Yash Parikh is a Ph.D. student from the Department of Mechanical Engineering at Texas A&M University. He holds M.Tech. in Computer Integrated Manufacturing (CIM) and B.E. in Mechanical Engineering from India. He has 5 years of academic experience as an Assistant Professor at renowned engineering institutes in India and a yearlong experience as a Manager with a manufacturing organization. His areas of interest include Additive Manufacturing, Computer Integrated Manufacturing, Product Design, Total Quality Management, and Engineering Education. His current research focuses on developing Functionally Gradient Materials using Additive Manufacturing techniques. He is also a recipient of NSF student research grant.

Wendi Kamman Zimmer

TAR Project Abstract

The Digital Learning Identity Survey is an instrument designed to support teachers in recognizing their own digital learning identity (i.e., how they use technology for higher purposes of learning). This survey assists in linking pre-service teachers personal use of technology for learning to their classroom instruction. Fifty-four senior level pre-service teachers enrolled at a university in the Southwestern United States took part in this study. Using pre- and post-survey data, a mixed method approach was conducted. Quantitatively, a Wilcoxon Signed Rank Comparison test analyzed both survey administrations for participant growth and development. Qualitative measures analyzed interview responses and reflections for further evidence of change. Analysis results demonstrated an increase in digital learning identity when participants received direct instruction in better interpreting how they use technology for higher purposes of learning. Instruction included evaluation of available apps, common for personal use (e.g., Skype, Google Earth), with facilitated reflection on use for personal learning and application for student learning. Research needs to examine how and why teachers' digital learning identities impact classroom technology integration.
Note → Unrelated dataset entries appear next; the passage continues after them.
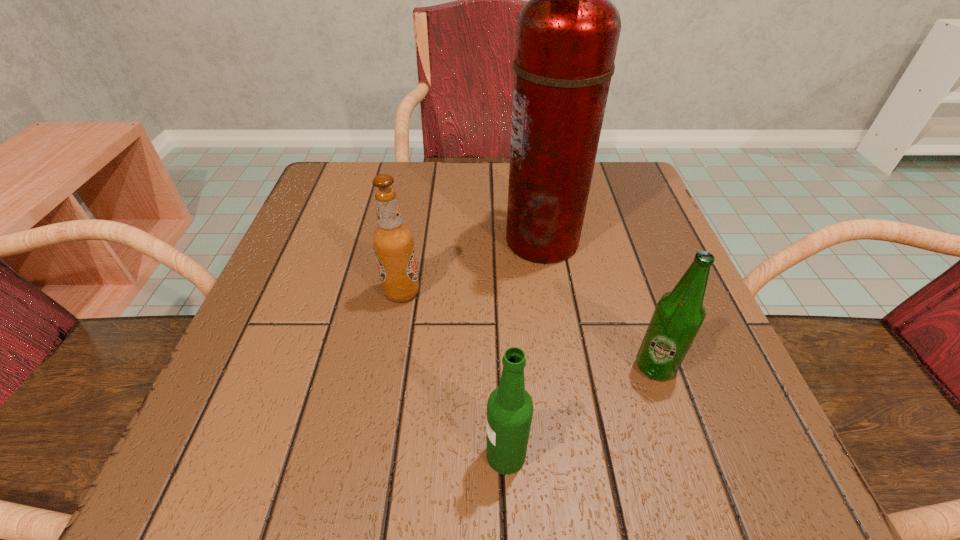
Locate an element on the screen. The width and height of the screenshot is (960, 540). the tallest object is located at coordinates (567, 34).

This screenshot has height=540, width=960. Identify the location of the farthest object. (567, 34).

You are a GUI agent. You are given a task and a screenshot of the screen. Output one action in this format:
    pyautogui.click(x=<x>, y=<y>)
    Task: Click on the second farthest object
    This screenshot has width=960, height=540.
    Given the screenshot: What is the action you would take?
    pyautogui.click(x=393, y=241)

I want to click on the leftmost beer bottle, so click(393, 241).

The height and width of the screenshot is (540, 960). Identify the location of the third farthest object. (679, 314).

I want to click on the rightmost beer bottle, so click(679, 314).

Where is `the nearest object`? the nearest object is located at coordinates (510, 407).

Locate an element on the screen. The height and width of the screenshot is (540, 960). the nearest beer bottle is located at coordinates (510, 407).

You are a GUI agent. You are given a task and a screenshot of the screen. Output one action in this format:
    pyautogui.click(x=<x>, y=<y>)
    Task: Click on the vacant position located 0.260m on the side of the farthest object with the handle and hose
    
    Given the screenshot: What is the action you would take?
    pyautogui.click(x=372, y=240)

Identify the location of vacant space located 0.230m on the side of the farthest object with the handle and hose. (388, 240).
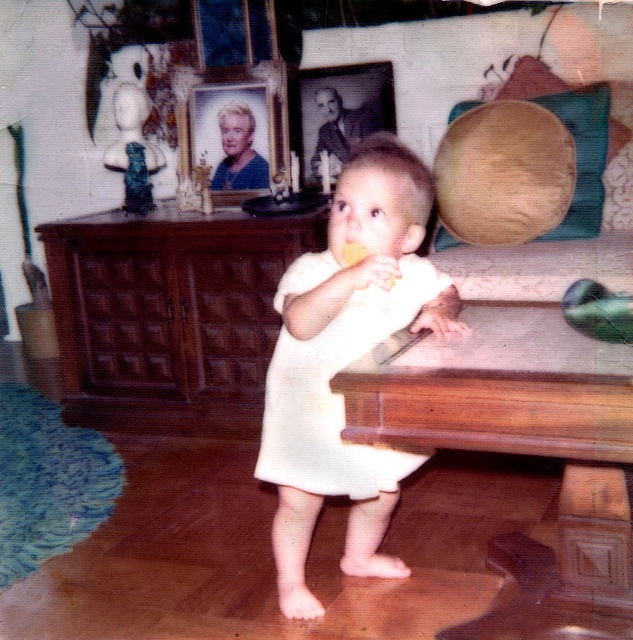
Question: Is black glossy photo frame at upper center thinner than yellow matte food at center?

Choices:
 (A) no
 (B) yes

Answer: (A)

Question: Based on their relative distances, which object is farther from the yellow matte food at center?

Choices:
 (A) wooden picture frame at upper center
 (B) wooden table at center
 (C) black glossy photo frame at upper center
 (D) white cotton dress at center

Answer: (C)

Question: Is wooden picture frame at upper center smaller than yellow matte food at center?

Choices:
 (A) no
 (B) yes

Answer: (A)

Question: Can you confirm if white matte dress at center is thinner than black glossy photo frame at upper center?

Choices:
 (A) no
 (B) yes

Answer: (A)

Question: Based on their relative distances, which object is nearer to the black glossy photo frame at upper center?

Choices:
 (A) wooden table at center
 (B) wooden picture frame at upper center
 (C) yellow matte food at center
 (D) white cotton dress at center

Answer: (B)

Question: Which object is the closest to the white cotton dress at center?

Choices:
 (A) wooden picture frame at upper center
 (B) black glossy photo frame at upper center
 (C) wooden table at center

Answer: (C)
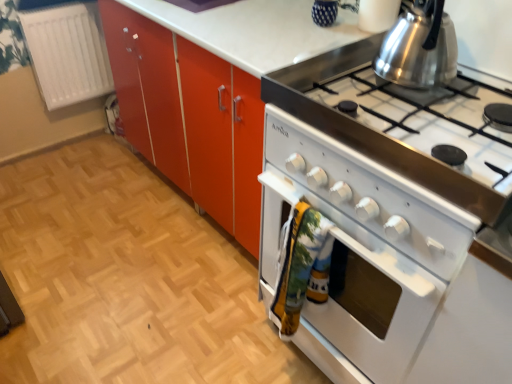
Image resolution: width=512 pixels, height=384 pixels. I want to click on free area below white plastic radiator at left (from a real-world perspective), so click(x=84, y=141).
Therefore, to determine this association, we must first help teachers recognize their own digital learning identity.

Fellow Biography

Wendi Zimmer, M.Ed., is a Ph.D. candidate at Texas A&M University.  She is currently majoring in Curriculum and Instruction in the department of Teaching, Learning, & Culture with an emphasis in Literacy.  Her research interests include digital literacy in the K-12 classroom, specifically directed at teacher preparedness and how teachers' personal learning transfers to classroom technology integration.  Additionally, she focuses on perspective taking and how using children’s literature to recognize different perspectives increases students' emotional vocabulary and empathy.  Furthermore, through her work with graduate education, Wendi researches methods for increasing graduate students' writing proficiency, which includes weekly writing sessions with graduate students.  Wendi holds a M.Ed. in Reading Instruction from Sam Houston State University and has 15 years of teaching experience in all levels of education, including administrative rolls and classroom teaching.